In this figure, input is on the bottom part, whereas output is on the top. Instead of words, the input comes from timeseries which is the same as embedding and classification (with words there is just the additional step to project words into vector space and then the generated vectors back to text via embeddings).

However, transformers might not be the best bet for time series predictions as shown in various publications mentioned in [*]. Despite this there are some advantages of using transformers -- especially if the data is high dimensional with dependencies. For this example of Lorenz63 and Lorenz96, the regeneration did not happen, even though the error seemingly converged in the case of Lorenz96. The generated time series prediction bifurcated after a point (Rightmost image).

A hypothesis for why the relative performance of Lorenz96 was slightly better could be due to the fact that it was a high dimensional data -- something that suits well for transformers.

Pros: Transformers can handle long-range dependencies in time series data efficiently (due to their self-attention mechanism).

Cons: Might be an overkill for time series. In case of Lorenz 96 they be advantageous for capturing complex, high-dimensional dependencies, but require careful tuning and significant resources. Apart from what is mentioned in [*], we saw that the trasnformers are very resource intesive and need large amount of data.

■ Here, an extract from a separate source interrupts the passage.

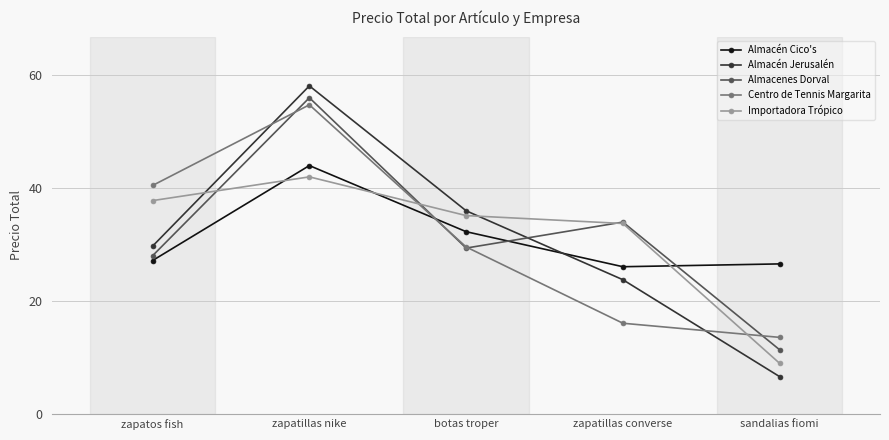

Is the value of Importadora Trópico at zapatos fish greater than the value of Centro de Tennis Margarita at zapatillas converse?

Yes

Moreover, implementing a transformers model is a complex with a lot of moving parts that needs to be fine-tuned which adds up to the complexity of the model.

[*] https://github.com/valeman/Transformers_Are_What_You_Dont_Need

Adam optimizer, used in Neural ODEs and transformers offers adaptive learning rates for each parameter, efficiently combines momentum and RMSprop techniques, and is robust to noisy or sparse gradients, resulting in faster convergence and better performance in training neural networks

Lorenz 63

	Neural ODEs	ESN	Transformers
Power Spectrum Error	0.139	0.0663	0.187
KL Divergence	0.346	0.0356	10.834

Lorenz 96

	Neural ODEs	ESN	Transformers
Power Spectrum Error	0.0876	0.0773	0.317
KL Divergence	0.265	0.012	3.550